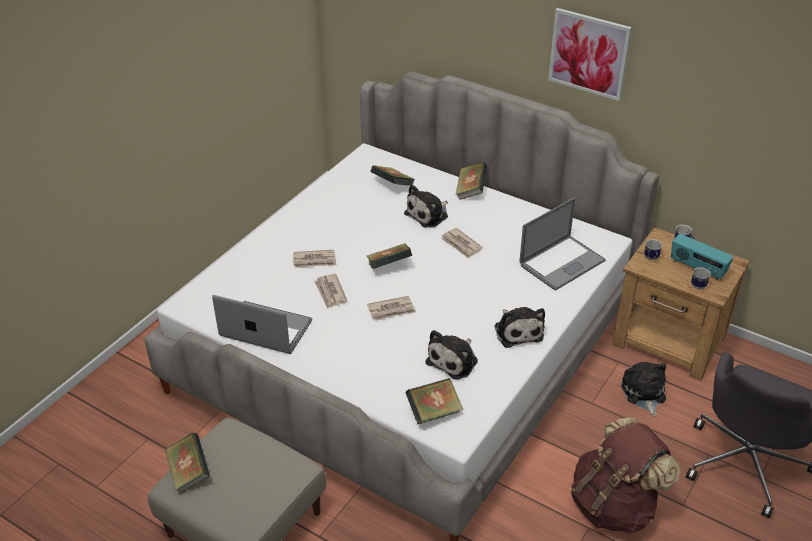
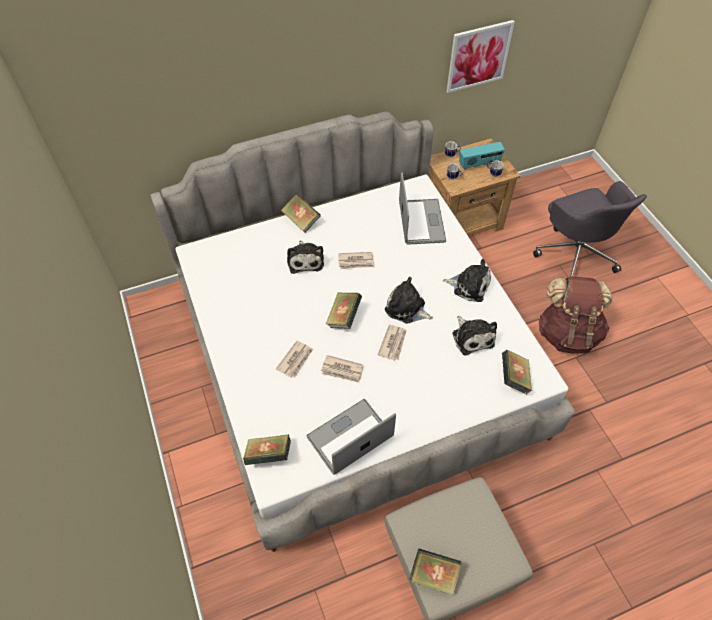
camera: 55 degrees left, 15 degrees up
book [371,165,415,186] -> book moved to [243,434,291,465]
picture [548,8,632,101] -> picture moved to [446,20,515,93]
plush toy [621,362,666,417] -> plush toy moved to [385,277,433,324]

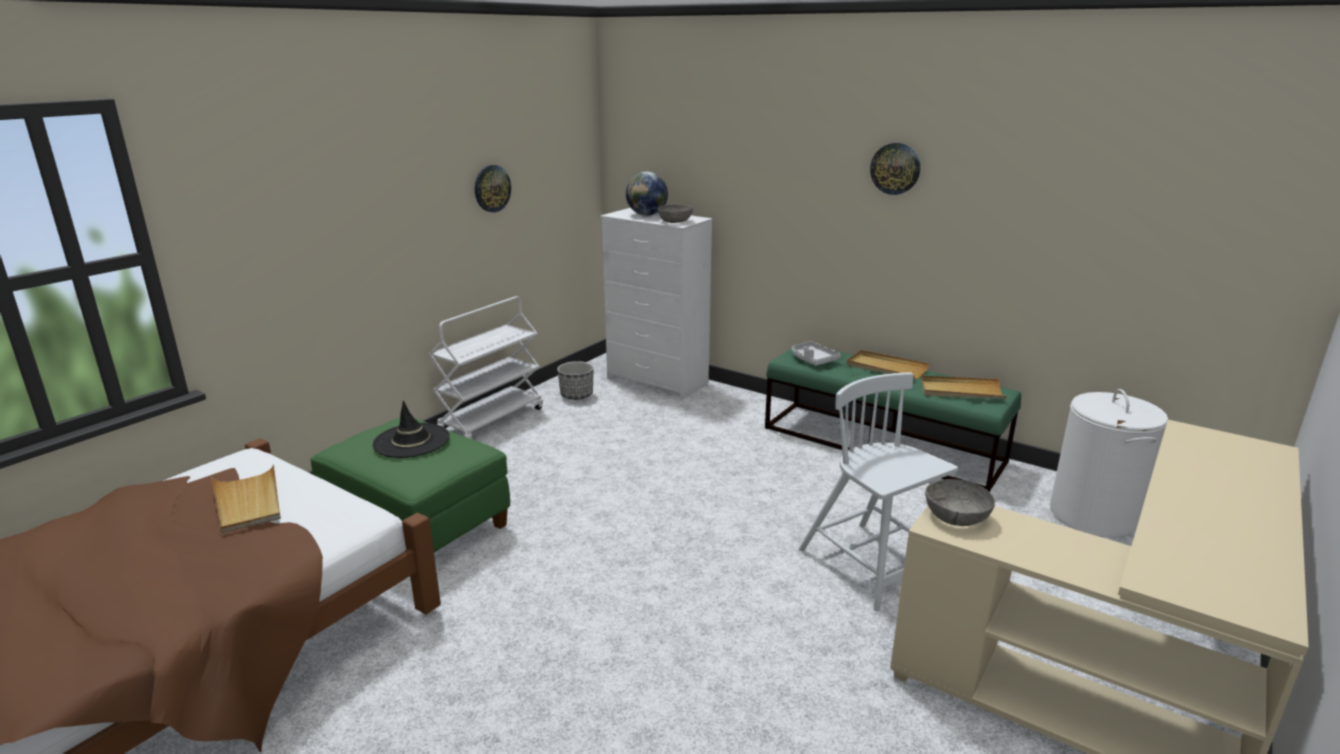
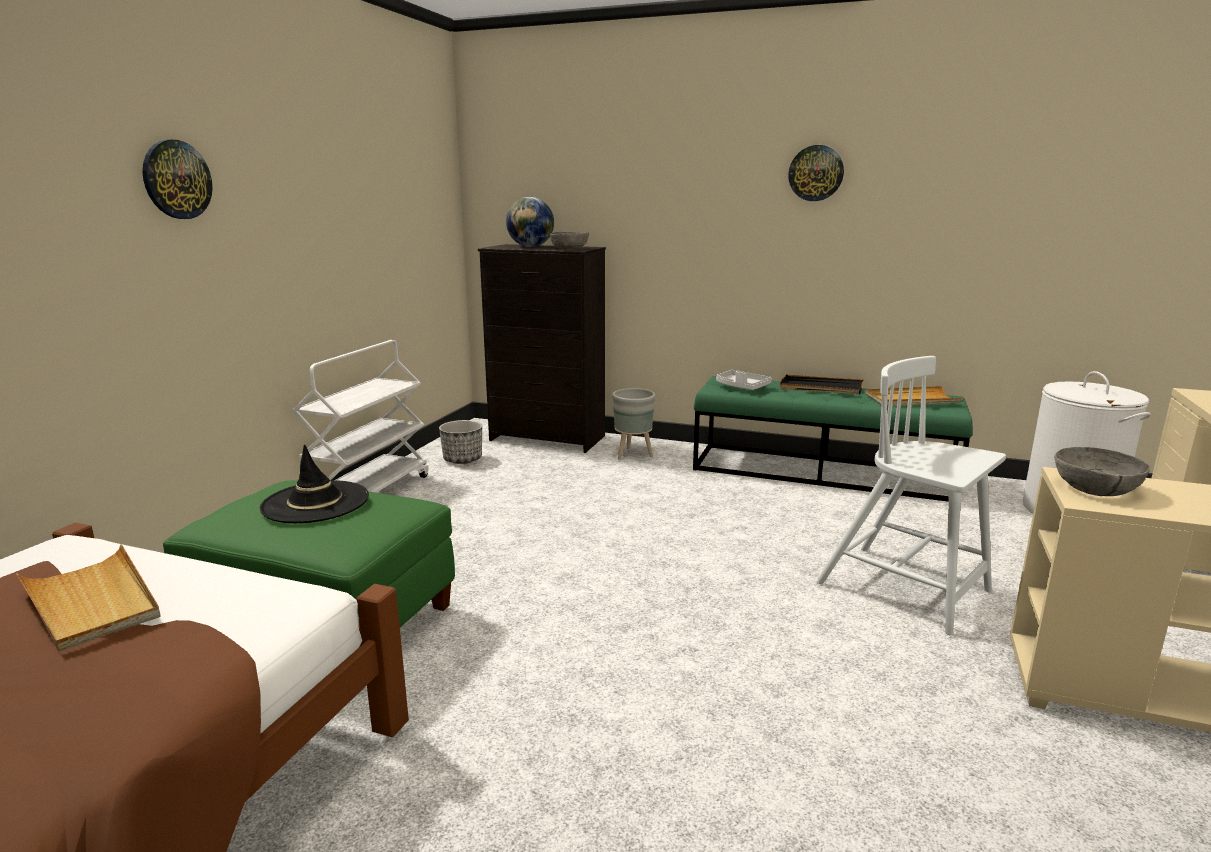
camera: 15 degrees left, 5 degrees down
wall clock [475,165,511,212] -> wall clock moved to [142,140,212,219]
white dresser [600,208,713,400] -> black dresser [478,244,606,453]
beige tray [847,350,929,379] -> black tray [779,375,863,394]
none -> grey planter [612,388,655,460]

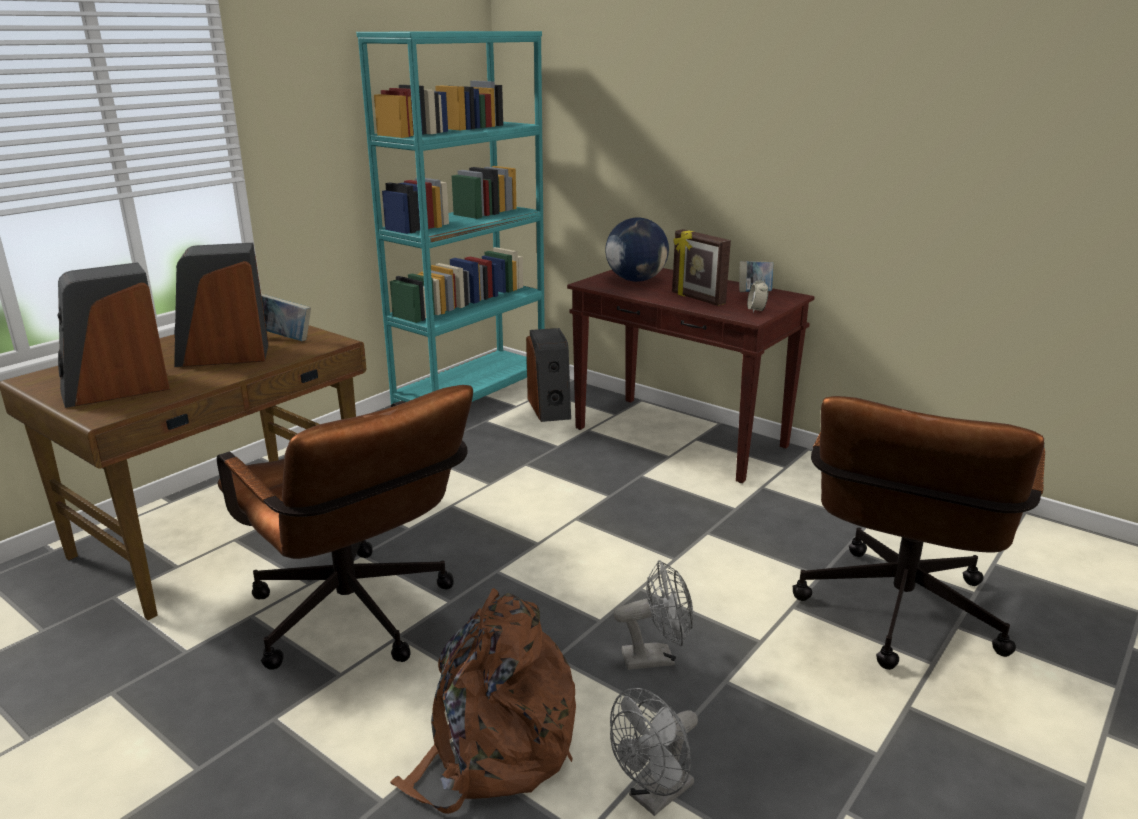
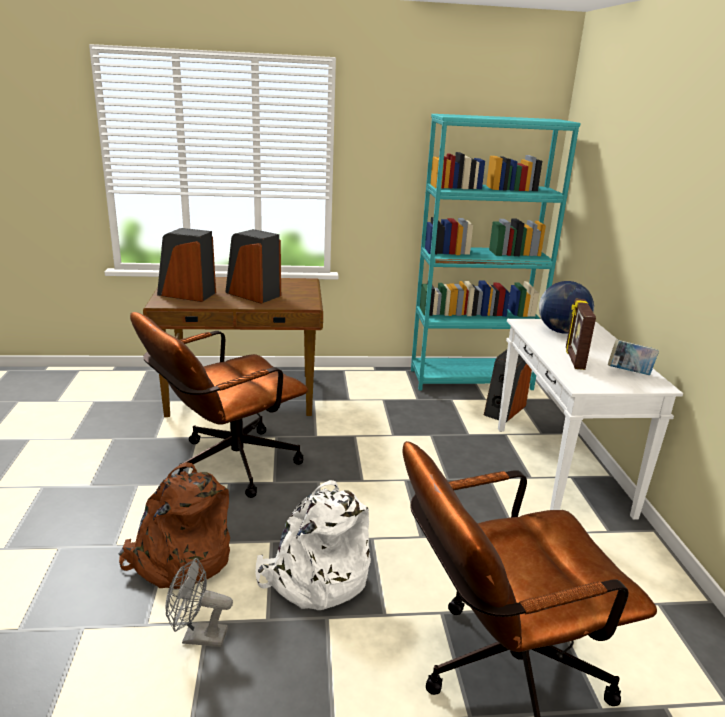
camera: 45 degrees right, 0 degrees up
brown office chair [217,385,473,670] -> brown office chair turned 45 degrees clockwise [130,312,308,498]
book [261,294,311,341] -> none
brown console table [567,268,815,483] -> white console table [498,319,683,520]
grey fan [614,560,693,670] -> white backpack [256,480,371,610]
alarm clock [747,276,768,313] -> none

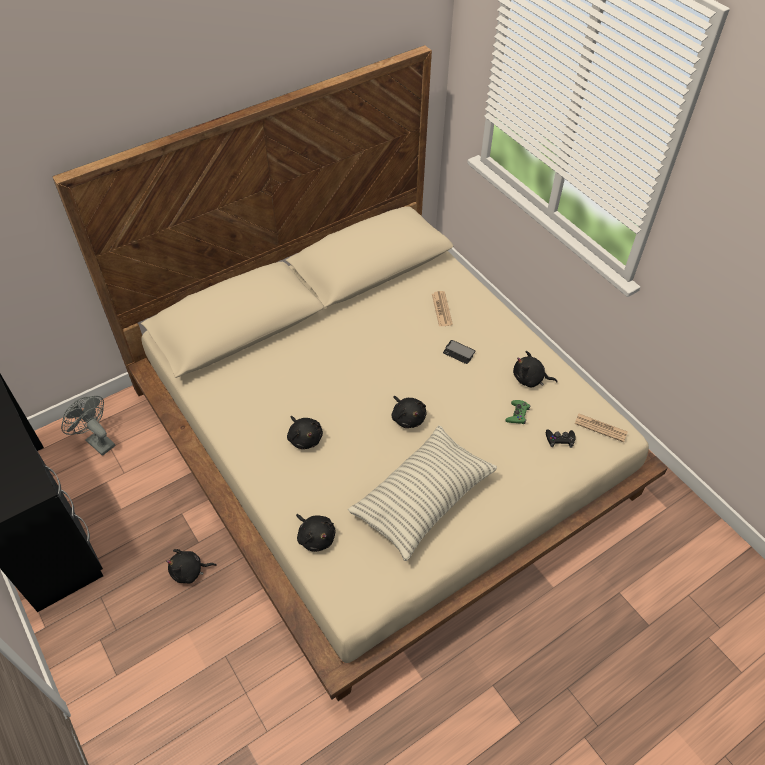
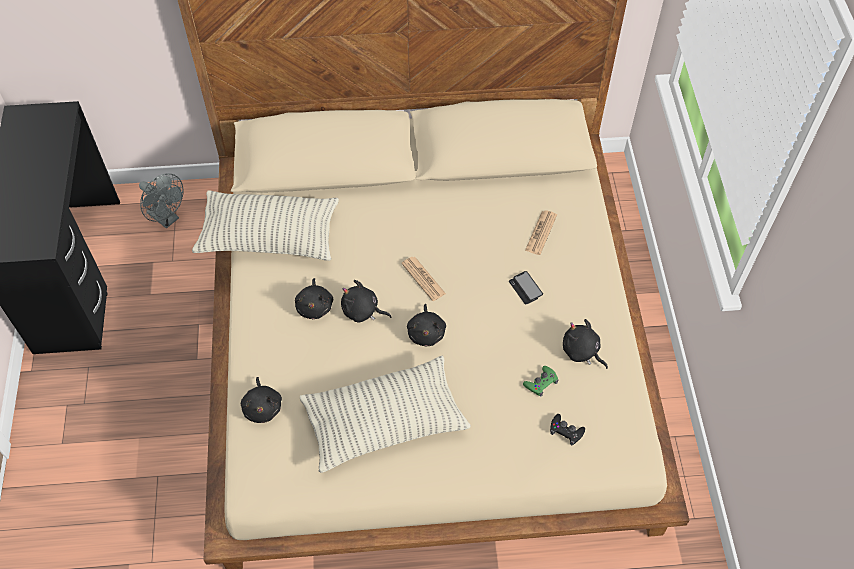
camera: 30 degrees right, 5 degrees up
grey fan [61,396,116,456] -> grey fan turned 150 degrees clockwise [139,173,184,229]
black plush toy [166,549,217,584] -> black plush toy moved to [341,280,392,322]
newspaper [574,414,628,442] -> newspaper moved to [401,257,446,301]
none -> pillow [192,190,339,261]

# DIRECTIONS:
Please give back exactly the lines from the first line of the records above through the line containing "black plush toy [166,549,217,584]", only those and both included, with the pictures removed.

# REPLY:
camera: 55 degrees left, 15 degrees up
book [371,165,415,186] -> book moved to [243,434,291,465]
picture [548,8,632,101] -> picture moved to [446,20,515,93]
plush toy [621,362,666,417] -> plush toy moved to [385,277,433,324]

camera: 15 degrees left, 5 degrees down
wall clock [475,165,511,212] -> wall clock moved to [142,140,212,219]
white dresser [600,208,713,400] -> black dresser [478,244,606,453]
beige tray [847,350,929,379] -> black tray [779,375,863,394]
none -> grey planter [612,388,655,460]

camera: 45 degrees right, 0 degrees up
brown office chair [217,385,473,670] -> brown office chair turned 45 degrees clockwise [130,312,308,498]
book [261,294,311,341] -> none
brown console table [567,268,815,483] -> white console table [498,319,683,520]
grey fan [614,560,693,670] -> white backpack [256,480,371,610]
alarm clock [747,276,768,313] -> none

camera: 30 degrees right, 5 degrees up
grey fan [61,396,116,456] -> grey fan turned 150 degrees clockwise [139,173,184,229]
black plush toy [166,549,217,584] -> black plush toy moved to [341,280,392,322]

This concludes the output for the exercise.